Erdogan's AK, its initials spelling out the Turkish word for purity, was elected 10 years ago with the strongest majority seen in years. A decade since then of unprecedented prosperity is admired among Western allies keen to portray NATO member Turkey as a beacon of political stability in a troubled region.
But Erdogan's opponents have increasingly accused him of posing a threat to the modern, secular republic founded by Kemal Ataturk on the ruins of the Ottoman empire 90 years ago.
The courts have helped silence opposition and emasculate a military which was long the self-appointed guardian of Turkish secularism. It pressured an Islamist-led government from power in 1997 but has since been forced into retreat under AK rule.
Hundreds of politicians, academics and journalists are in jail on charges of plotting against the government; more than 300 army officers were handed long prison terms last month, convicted of conspiring to topple Erdogan almost a decade ago.
"Many intellectual friends, journalists are behind bars for reasons we can't know or understand," Say said in a message read out at a performance in his support on the eve of the hearing.
"I can't even begin to explain this era.
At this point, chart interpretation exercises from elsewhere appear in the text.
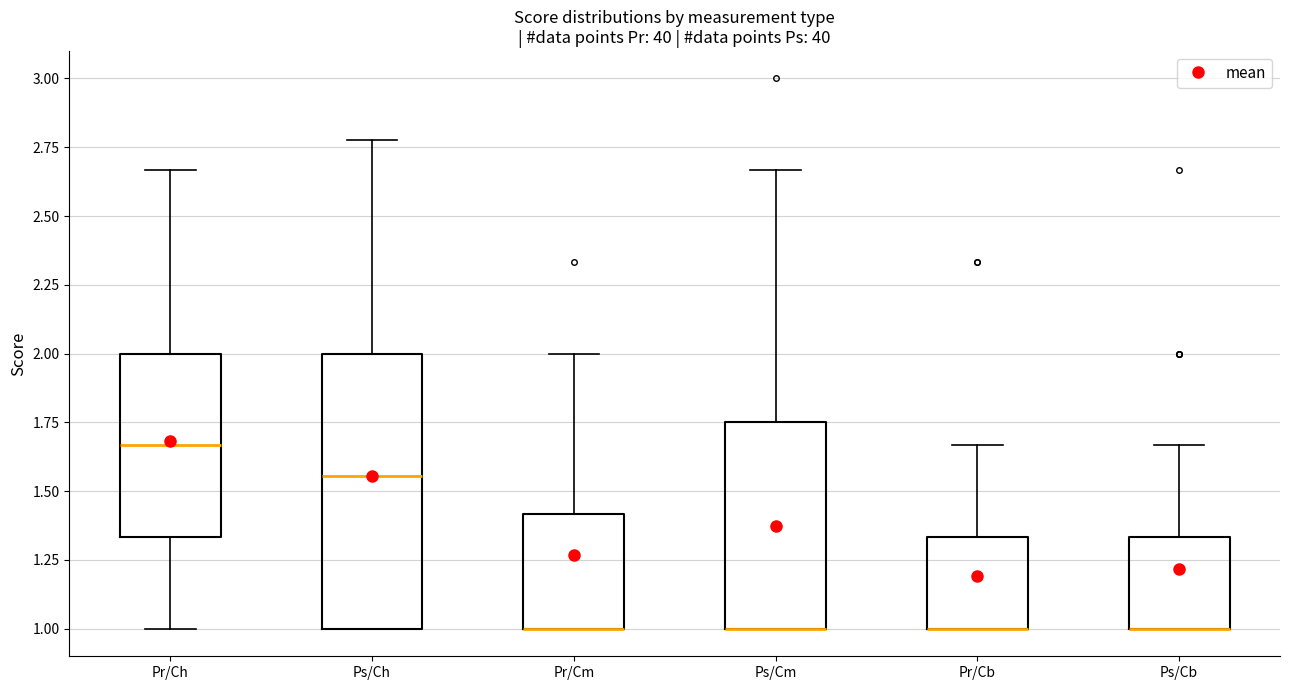

Reading left to right, read every box against the y-axis: the position of its median line, the range the box covers, and the ends of its whiskers. The values are not printed on the chart, so give them approximately, as read against the axis.

Pr/Ch: median 1.65, box 1.35 to 2.00, whiskers 1.00 to 2.65
Ps/Ch: median 1.55, box 1.00 to 2.00, whiskers 1.00 to 2.80
Pr/Cm: median 1.00 (drawn on the box's lower edge), box 1.00 to 1.40, whiskers 1.00 to 2.00
Ps/Cm: median 1.00 (drawn on the box's lower edge), box 1.00 to 1.75, whiskers 1.00 to 2.65
Pr/Cb: median 1.00 (drawn on the box's lower edge), box 1.00 to 1.35, whiskers 1.00 to 1.65
Ps/Cb: median 1.00 (drawn on the box's lower edge), box 1.00 to 1.35, whiskers 1.00 to 1.65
Believe me this reminds me of Nazi Germany the most.
"It is perhaps an honor to be tried because of retweeting a verse of Khayyam in an era like this... I have committed no crime... We are modern individuals, not a flock.
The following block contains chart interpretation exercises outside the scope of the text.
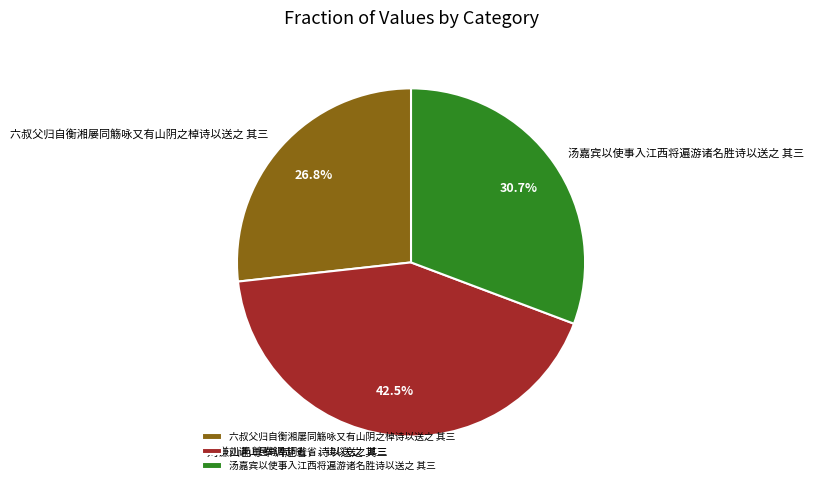

Approximately how many times larger is the value at 汤嘉宾以使事入江西将遍游诸名胜诗以送之 其三 compared to 刘谦山邑尊奉调赴省，诗以送之 其三?

0.7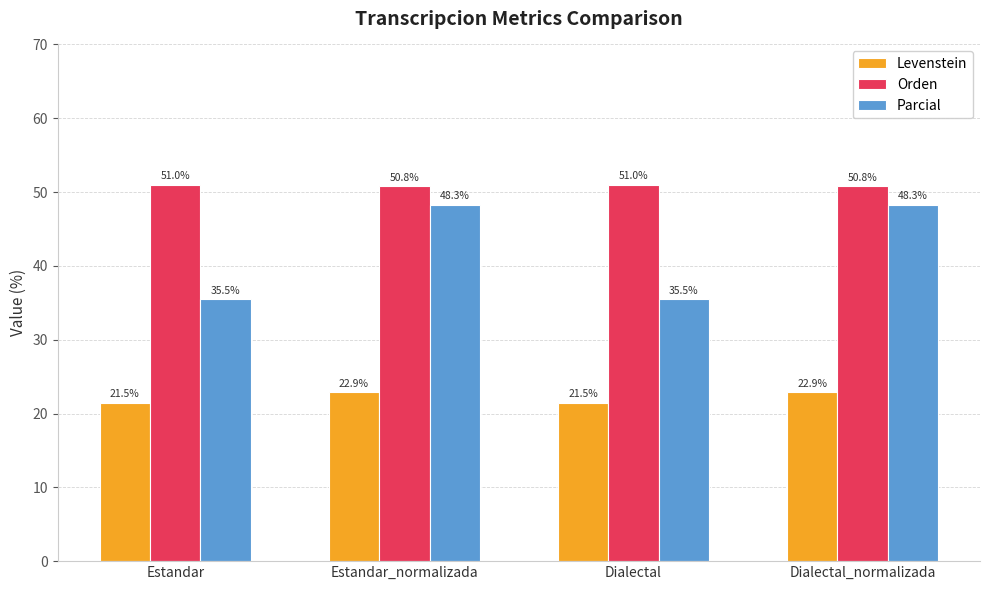

What is the average value of the Levenstein series?

22.2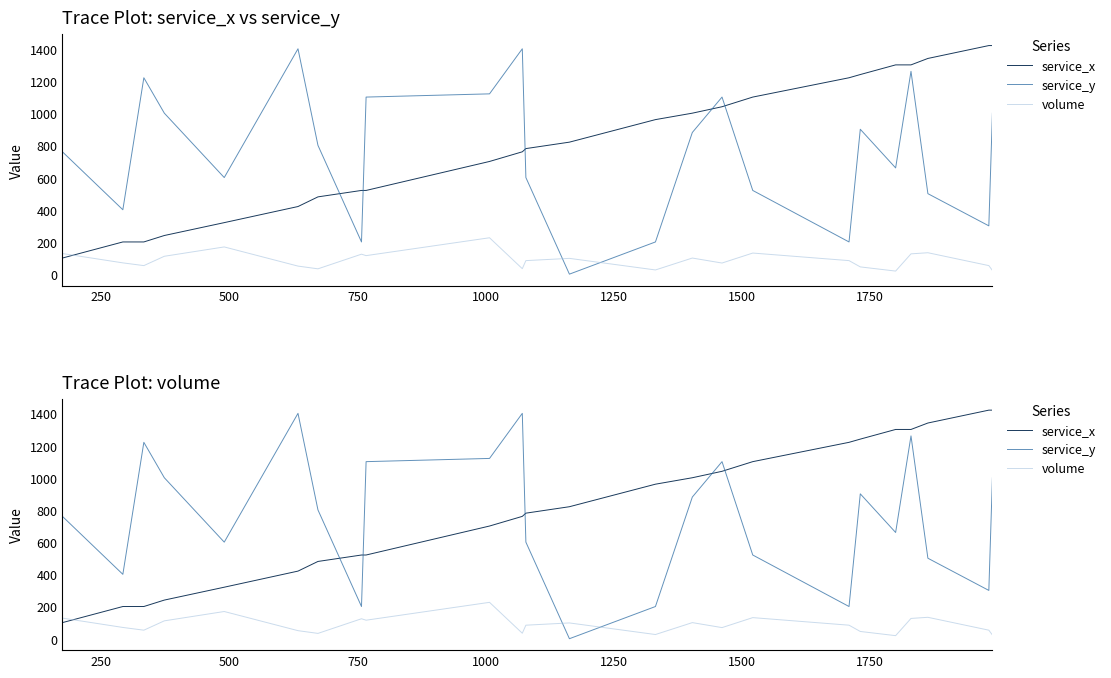

Which series has the widest spread of values?

service_y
"If this is a dark era, then let us enlighten it."
SELECTIVE INTERPRETATION
The courts have long been a tool in the struggle between Turkey's secular establishment and religious conservatives.
Once, the dominant theme was hardline secularists selectively interpreting the country's laws to try perceived Islamist opponents on trumped-up charges of insulting "Turkishness" or the army, or of inciting religious hatred.
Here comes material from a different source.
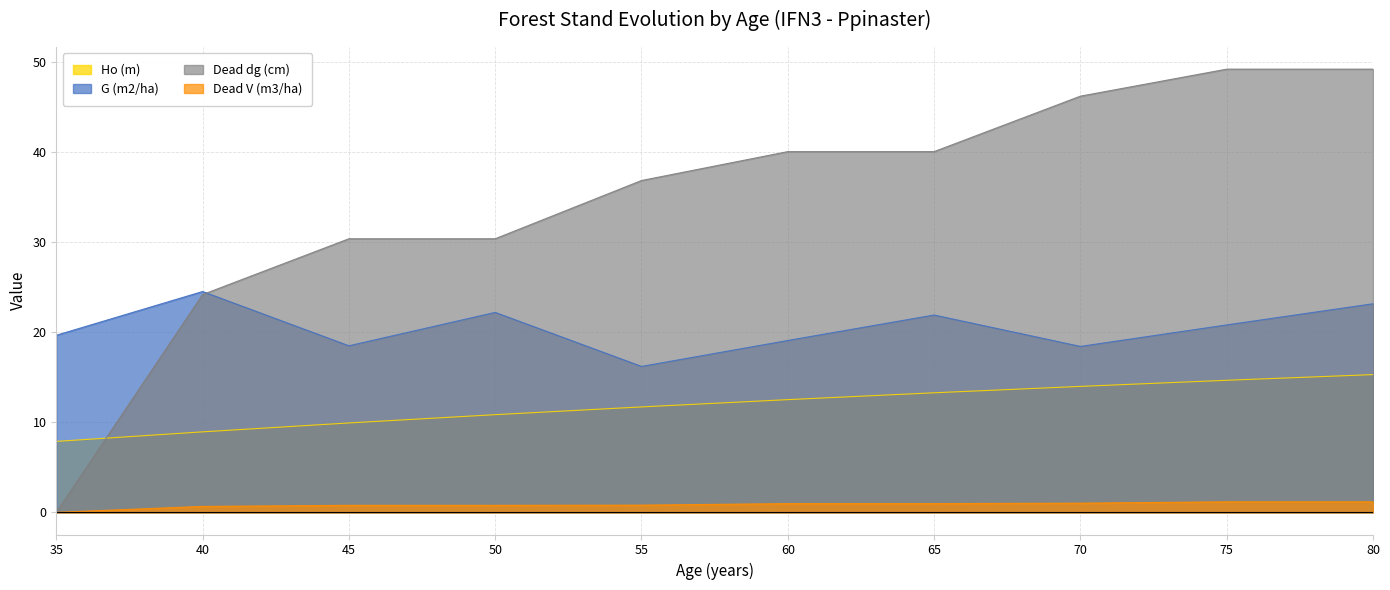

What is the total value across all series at 75?

85.9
"The geography of the judiciary in this country has become a geography of politics," said Koray Caliskan, a political scientist at the Bosphorus University who also writes for the liberal daily Radikal.
Erdogan himself served six months in jail in 1998, when he was mayor of Istanbul, for reading a poem containing the lines: "The mosques are our barracks; the domes our helmets/ The minarets our bayonets and the faithful our soldiers."
Now a different set of hardliners are running the courts, critics of the judiciary and present government say.
"In Turkey, the law can be highly personalized, as if laws are applied differently to different people," said Bedri Baykam, a prominent Istanbul-based artist who was at court on Thursday.
"This whole thing is extremely disturbing for a country that claims to be in a state of 'advanced democracy'," he said, quoting a phrase often used by Erdogan. "It is a tragicomedy."
Say has performed with leading orchestras from Tokyo to Berlin, Paris and the New York Philharmonic. Also a jazz player, he is known for eccentricities in the classical music world, sometimes humming loudly or conducting flamboyantly with a free hand as he performs.
The poem he quoted, retweeted from another Twitter user, is in the form of a questions to believers: "You say rivers of wine flow in heaven: is heaven a tavern to you?/ You say two houris await each believer there: is heaven a brothel to you?"
In a separate tweet, Say poked fun at a muezzin, who calls the faithful to prayer from the minaret of the mosque: "The muezzin finished the evening prayers in 22 seconds ... Why are you in such hurry? A lover? A table of raki?"
Intolerance of dissent in Turkey is increasingly raising eyebrows abroad. In a report last week reviewing Ankara's case to the join the European Union, the European Commission found fault with Turkey's record on fair trials and freedom of speech.
Outside the courthouse, Sevim Dagdelen, a German parliamentarian of Turkish origin, read out a letter which she said dozens of German lawmakers had sent to Erdogan:
"In a democratic and secular state governed by the rule of law, expressing an opinion should not lead to long terms of imprisonment," it read. "A case like this is both an attack on artistic freedom and on the culture of humanity."
Say remains at liberty and the case was postponed to February 18 to allow more time for evidence to be gathered.